On every results, we can see a 2d matrix which is called a confusion matrix. It shows how many texts were correctly classified and how many of them were misclassified. The diagonal elements shows the texts correctly classified and all other elements in the matrix shows number of texts that were misclassified.

So why is the accuracy a little low?

Well, NLI is not easy. It is not sentiment analysis where we have specific words like love, liked, enjoyed,good OR hate, worse, bad, stupid which are easy to classify. But for NLI, we have to look for hidden patters in the text which are common for people of one country which helps in showing the native language of the author.

And, to do that, we need large corpus (like Toefl11) and large training times for the model which is not possible with google colab. I was able to run the model for 4 epochs on colab. So, if you have the access to Toefl11 dataset and have a discrete GPU, do try to train it and compare the accuracy with what I achieved. It should easily surpass it.

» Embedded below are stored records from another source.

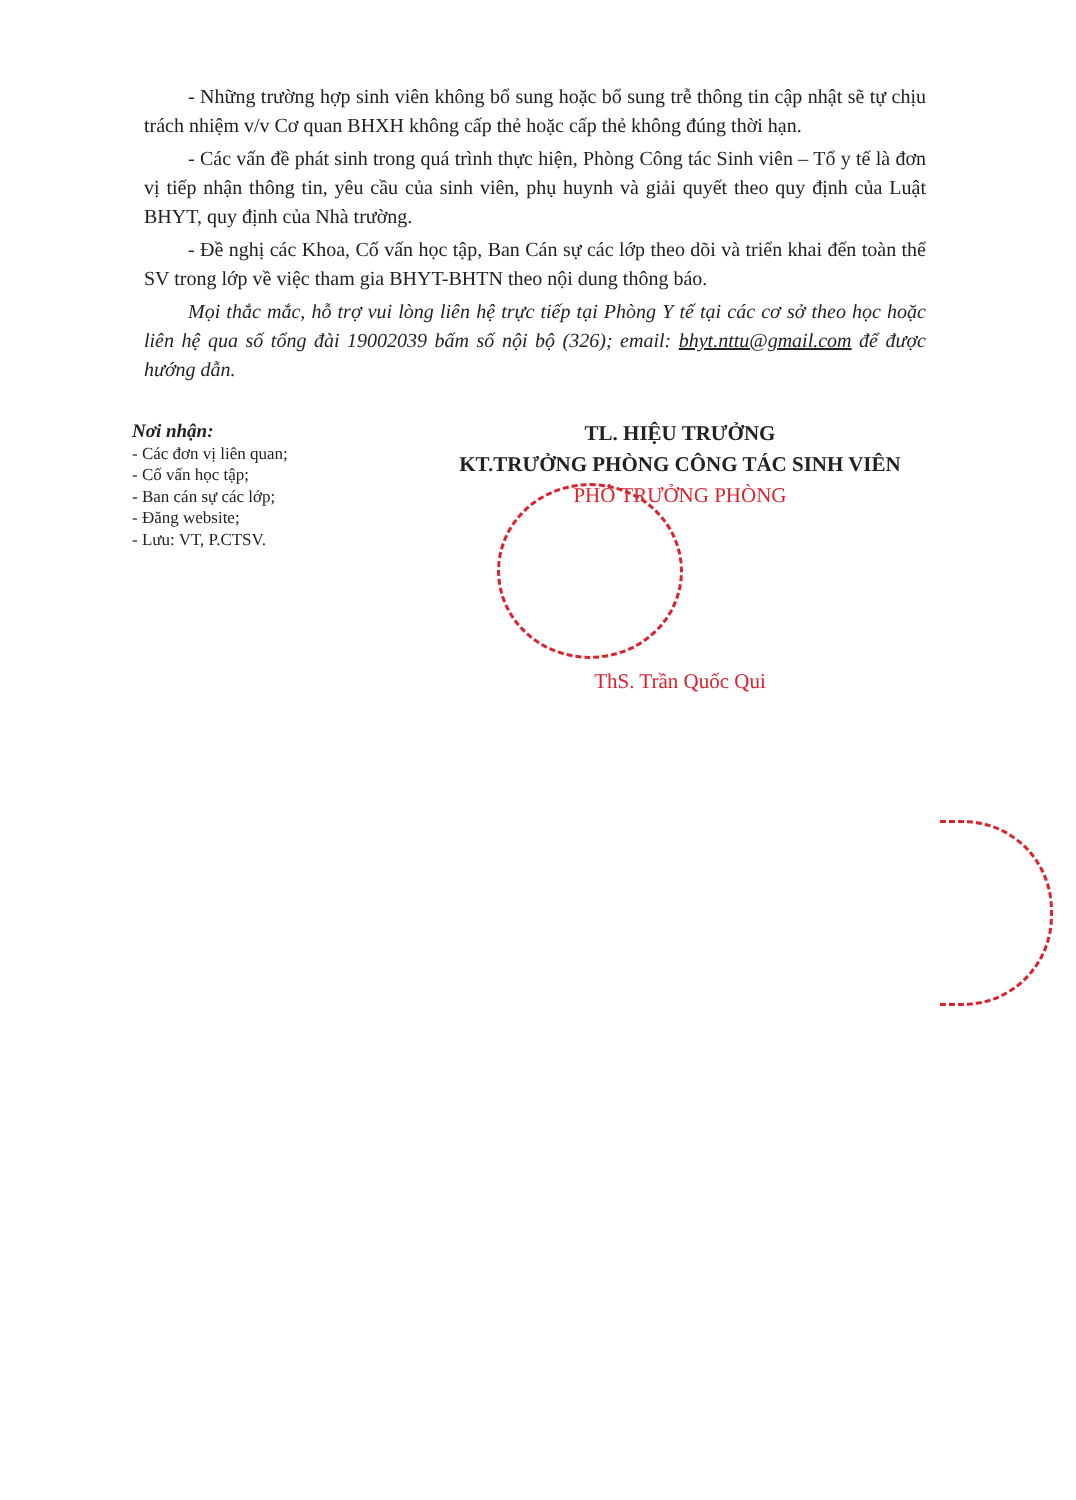- Những trường hợp sinh viên không bổ sung hoặc bổ sung trễ thông tin cập nhật sẽ tự chịu trách nhiệm v/v Cơ quan BHXH không cấp thẻ hoặc cấp thẻ không đúng thời hạn.
- Các vấn đề phát sinh trong quá trình thực hiện, Phòng Công tác Sinh viên – Tổ y tế là đơn vị tiếp nhận thông tin, yêu cầu của sinh viên, phụ huynh và giải quyết theo quy định của Luật BHYT, quy định của Nhà trường.
- Đề nghị các Khoa, Cố vấn học tập, Ban Cán sự các lớp theo dõi và triển khai đến toàn thể SV trong lớp về việc tham gia BHYT-BHTN theo nội dung thông báo.
Mọi thắc mắc, hỗ trợ vui lòng liên hệ trực tiếp tại Phòng Y tế tại các cơ sở theo học hoặc liên hệ qua số tổng đài 19002039 bấm số nội bộ (326); email: bhyt.nttu@gmail.com để được hướng dẫn.
Nơi nhận:
- Các đơn vị liên quan;
- Cố vấn học tập;
- Ban cán sự các lớp;
- Đăng website;
- Lưu: VT, P.CTSV.
TL. HIỆU TRƯỞNG
KT.TRƯỞNG PHÒNG CÔNG TÁC SINH VIÊN
PHÓ TRƯỞNG PHÒNG
ThS. Trần Quốc Qui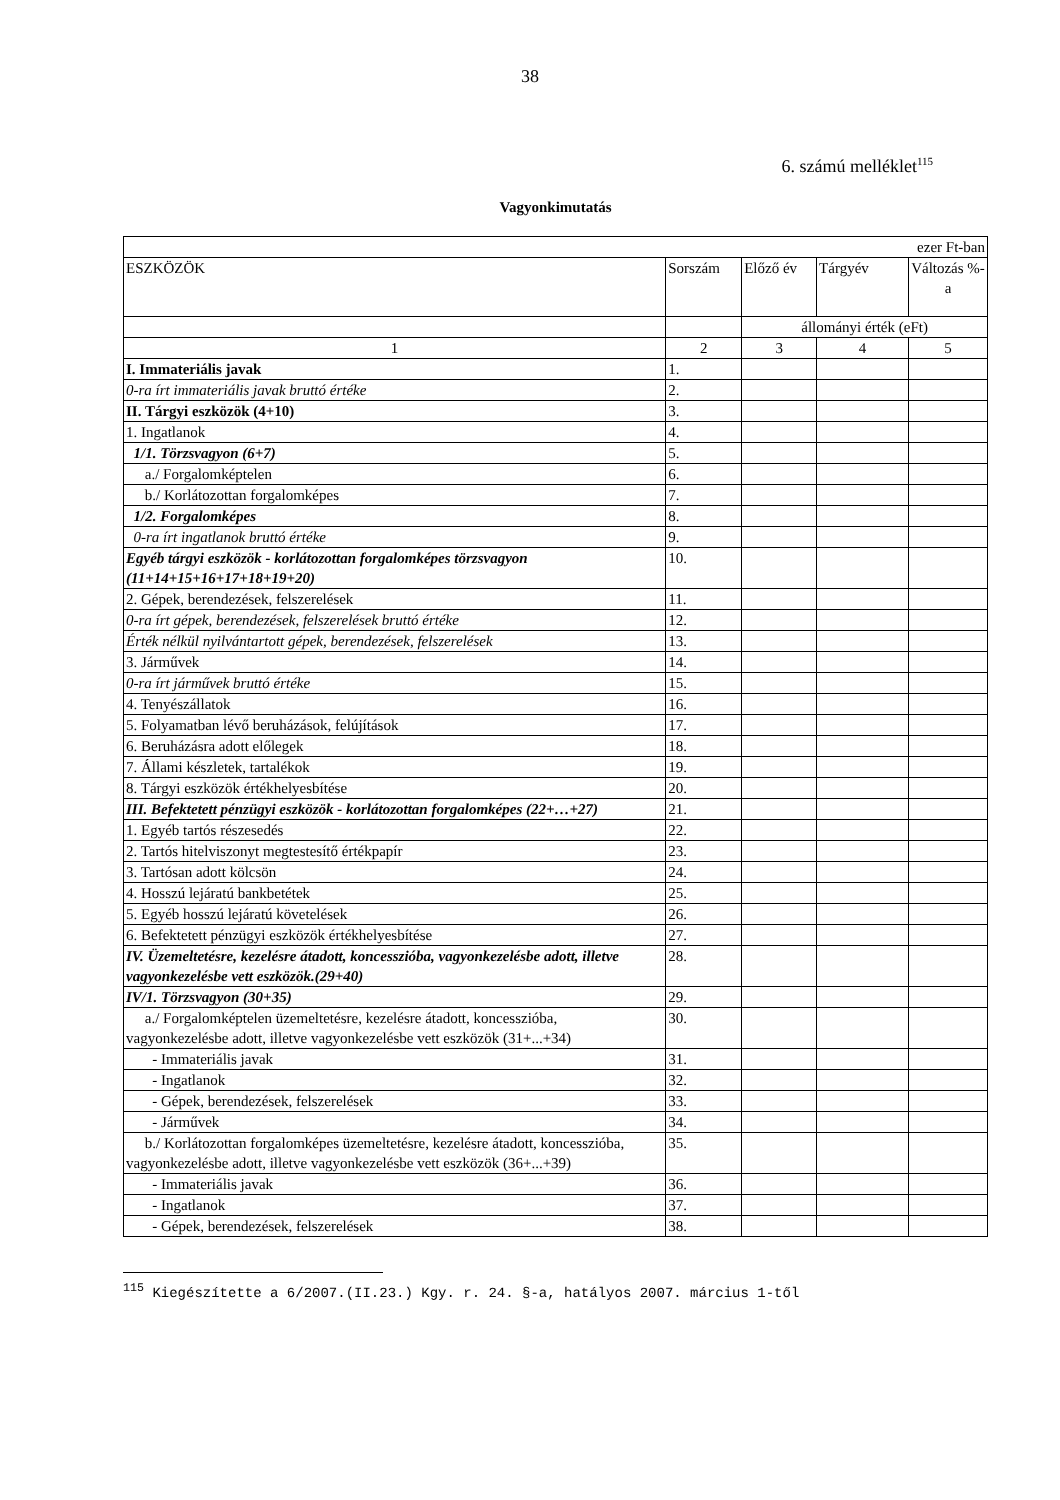38
6. számú melléklet<sup>115</sup>
Vagyonkimutatás
| ezer Ft-ban | | | | |
| ESZKÖZÖK | Sorszám | Előző év | Tárgyév | Változás %-a |
| | | állományi érték (eFt) | | |
| 1 | 2 | 3 | 4 | 5 |
| I. Immateriális javak | 1. | | | |
| 0-ra írt immateriális javak bruttó értéke | 2. | | | |
| II. Tárgyi eszközök (4+10) | 3. | | | |
| 1. Ingatlanok | 4. | | | |
| 1/1. Törzsvagyon (6+7) | 5. | | | |
| a./ Forgalomképtelen | 6. | | | |
| b./ Korlátozottan forgalomképes | 7. | | | |
| 1/2. Forgalomképes | 8. | | | |
| 0-ra írt ingatlanok bruttó értéke | 9. | | | |
| Egyéb tárgyi eszközök - korlátozottan forgalomképes törzsvagyon (11+14+15+16+17+18+19+20) | 10. | | | |
| 2. Gépek, berendezések, felszerelések | 11. | | | |
| 0-ra írt gépek, berendezések, felszerelések bruttó értéke | 12. | | | |
| Érték nélkül nyilvántartott gépek, berendezések, felszerelések | 13. | | | |
| 3. Járművek | 14. | | | |
| 0-ra írt járművek bruttó értéke | 15. | | | |
| 4. Tenyészállatok | 16. | | | |
| 5. Folyamatban lévő beruházások, felújítások | 17. | | | |
| 6. Beruházásra adott előlegek | 18. | | | |
| 7. Állami készletek, tartalékok | 19. | | | |
| 8. Tárgyi eszközök értékhelyesbítése | 20. | | | |
| III. Befektetett pénzügyi eszközök - korlátozottan forgalomképes (22+…+27) | 21. | | | |
| 1. Egyéb tartós részesedés | 22. | | | |
| 2. Tartós hitelviszonyt megtestesítő értékpapír | 23. | | | |
| 3. Tartósan adott kölcsön | 24. | | | |
| 4. Hosszú lejáratú bankbetétek | 25. | | | |
| 5. Egyéb hosszú lejáratú követelések | 26. | | | |
| 6. Befektetett pénzügyi eszközök értékhelyesbítése | 27. | | | |
| IV. Üzemeltetésre, kezelésre átadott, koncesszióba, vagyonkezelésbe adott, illetve vagyonkezelésbe vett eszközök.(29+40) | 28. | | | |
| IV/1. Törzsvagyon (30+35) | 29. | | | |
| a./ Forgalomképtelen üzemeltetésre, kezelésre átadott, koncesszióba, vagyonkezelésbe adott, illetve vagyonkezelésbe vett eszközök (31+...+34) | 30. | | | |
| - Immateriális javak | 31. | | | |
| - Ingatlanok | 32. | | | |
| - Gépek, berendezések, felszerelések | 33. | | | |
| - Járművek | 34. | | | |
| b./ Korlátozottan forgalomképes üzemeltetésre, kezelésre átadott, koncesszióba, vagyonkezelésbe adott, illetve vagyonkezelésbe vett eszközök (36+...+39) | 35. | | | |
| - Immateriális javak | 36. | | | |
| - Ingatlanok | 37. | | | |
| - Gépek, berendezések, felszerelések | 38. | | | |
<sup>115</sup> Kiegészítette a 6/2007.(II.23.) Kgy. r. 24. §-a, hatályos 2007. március 1-től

Second, if you look at the second row of confusion matrix, that is for hindi. Most number of misclassified text were of Indians. What I think is due to different languages we speak all over India. NLI is basically the affect of your native language on your english. So, in India we all very diverse native languages; ranging from Tamil, Telgu, Urdu, Hindi, etc. So, a speaker of tamil language would have different affect on his english as compared to someone who speaks Urdu. That is why it is difficult to identify hidden similarity in English on Indians as they have different native languages and that's why our model performs a little worse on Hindi.

What you can do further in this?

As I said, you can do a lot if you have GPU. You can train your models longer. You could also use a custom model and train it from scratch if you have the resources to train. But, be aware, to train such a model from scratch, you need to have large (in-fact huge) training data. But good thing is, to train language models, we don't need labeled data. We use unlabeled text data (which is widely available across the Internet!)